Why our prices are public
On transparency as a curation signal.
Walk into most premium domain marketplaces and you will meet a button that says Request Price. It is meant to feel exclusive. What it actually does is start a negotiation with a stranger who holds all the information.
We publish every price. The trophies wear six figures in public. This is not bravado — it is the same decision an auction house makes when it prints estimates in the catalog: a stated number is a statement of judgement, and judgement is the entire product of a curated house.
A price is an argument
Every lot in our catalog carries a note explaining what the name is — its linguistics, its markets, its precedents.
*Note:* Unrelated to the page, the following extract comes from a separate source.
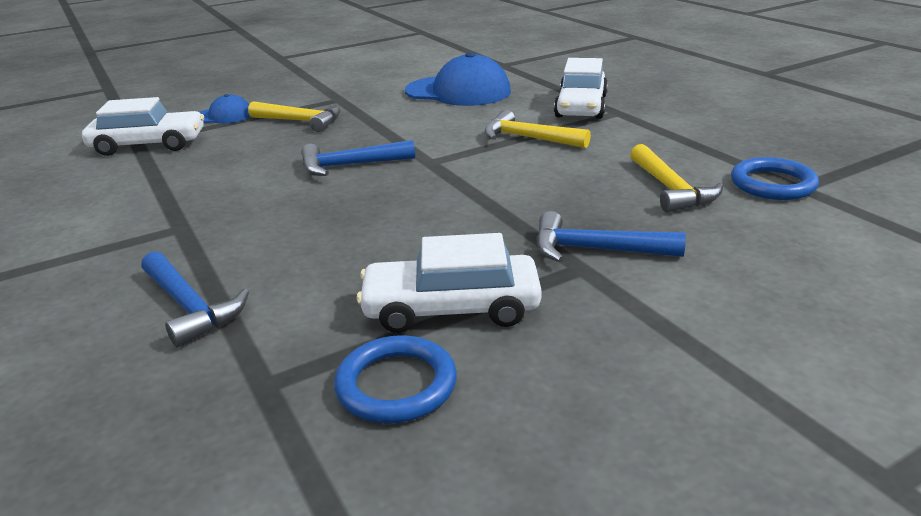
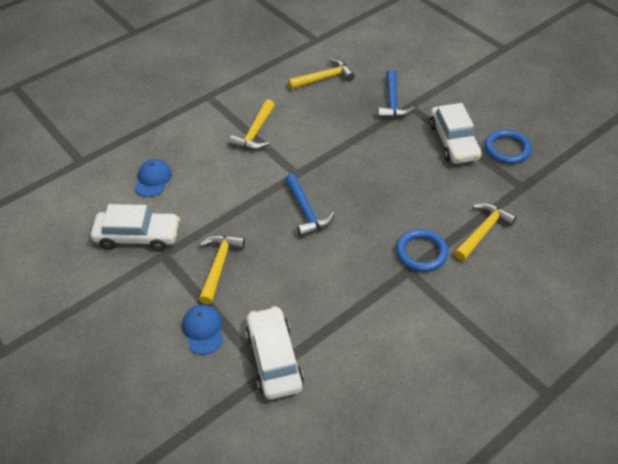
camera: 100 degrees left, 20 degrees up
blue hammer [141,251,249,347] -> yellow hammer [454,203,517,261]
blue cap [405,52,511,106] -> blue cap [135,159,172,197], size x0.53
white car [554,58,608,119] -> white car moved to [91,204,180,251]
blue ring [731,157,819,200] -> blue ring moved to [396,229,448,272]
The price is the conclusion of that argument. Hiding the conclusion while showing the reasoning would be strange; hiding both, as most of the industry does, is stranger.
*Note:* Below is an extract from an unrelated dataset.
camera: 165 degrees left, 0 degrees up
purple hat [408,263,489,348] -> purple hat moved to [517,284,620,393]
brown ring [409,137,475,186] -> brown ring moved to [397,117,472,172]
Founders comparing names at midnight buy from the page with numbers on it. Our best sale taught us this: the listed price did not scare the buyer away — it anchored a serious conversation that closed within it.
What public pricing costs us
Honesty: it costs negotiating room. A visible number is a ceiling as well as a floor. We accept that trade because the alternative — a catalog of question marks — quietly tells every visitor that the price depends on who is asking. That is the opposite of what a curation bar is for.
The names are hand-picked. The reasoning is on every page. The number is right there with it. If it's the right name, you already know.